Caches trade freshness certainty for cost or latency amortization. The failure mode is seldom “mis-hit ratio bad”—it reads as subtle revenue leaks (stale pricing), silent policy violations (premature ACL artifacts), intermittent bugs that disappear from logs before you correlate them.
Name your layers deliberately
| Layer | Typically owns | Primary invalidation knobs |
|---|---|---|
| Browser | Private assets | Cache-Control, ETag |
| CDN / Edge | Anonymous GET bodies | TTL, surrogate tags, purge APIs |
| Reverse proxy | Compression plus micro-cache | keyed routes, timeouts |
| App server | Aggregated computations | TTL plus events plus manual bust |
| Data store replicas | Reads behind leaders | replication lag allowances |
Skipping explicit ownership breeds cross-team friction: one team purges the proxy while another CDN still serves an old blob.
Stampede control
Thundering herds hit origin when hot keys expire together. Mitigations include probabilistic early refresh, locking or single-flight wrappers, jittered TTLs, and a thin layer of in-process memoization for bursty identical reads.

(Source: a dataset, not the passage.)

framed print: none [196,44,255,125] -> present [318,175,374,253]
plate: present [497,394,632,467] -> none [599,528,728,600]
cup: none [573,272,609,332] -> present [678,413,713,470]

Raw hit-rate without context can lie. Cheap static assets tolerate low hit ratios; authoritative pricing reads do not.
Domain-aligned keys
Use version namespaces inside keys (pricing:v2026-03-01), include tenant identifiers, and avoid accidental cross-tenant reuse.
Prefer explicit event-driven eviction (publish “invalidate X” after writes) instead of guessing a global TTL and hoping the business agrees.
Observability
Measure origin offload, how often stale data is explicitly served under policy, and eviction latency—not vanity counters alone. Tie spikes to deploys; partial rollouts often break warming assumptions.
Document staleness budgets in runbooks—for example “search index may lag writes by up to 60s”—so incidents inherit memory instead of improvisation.
Caching is a product decision encoded in infrastructure. Treat it that way.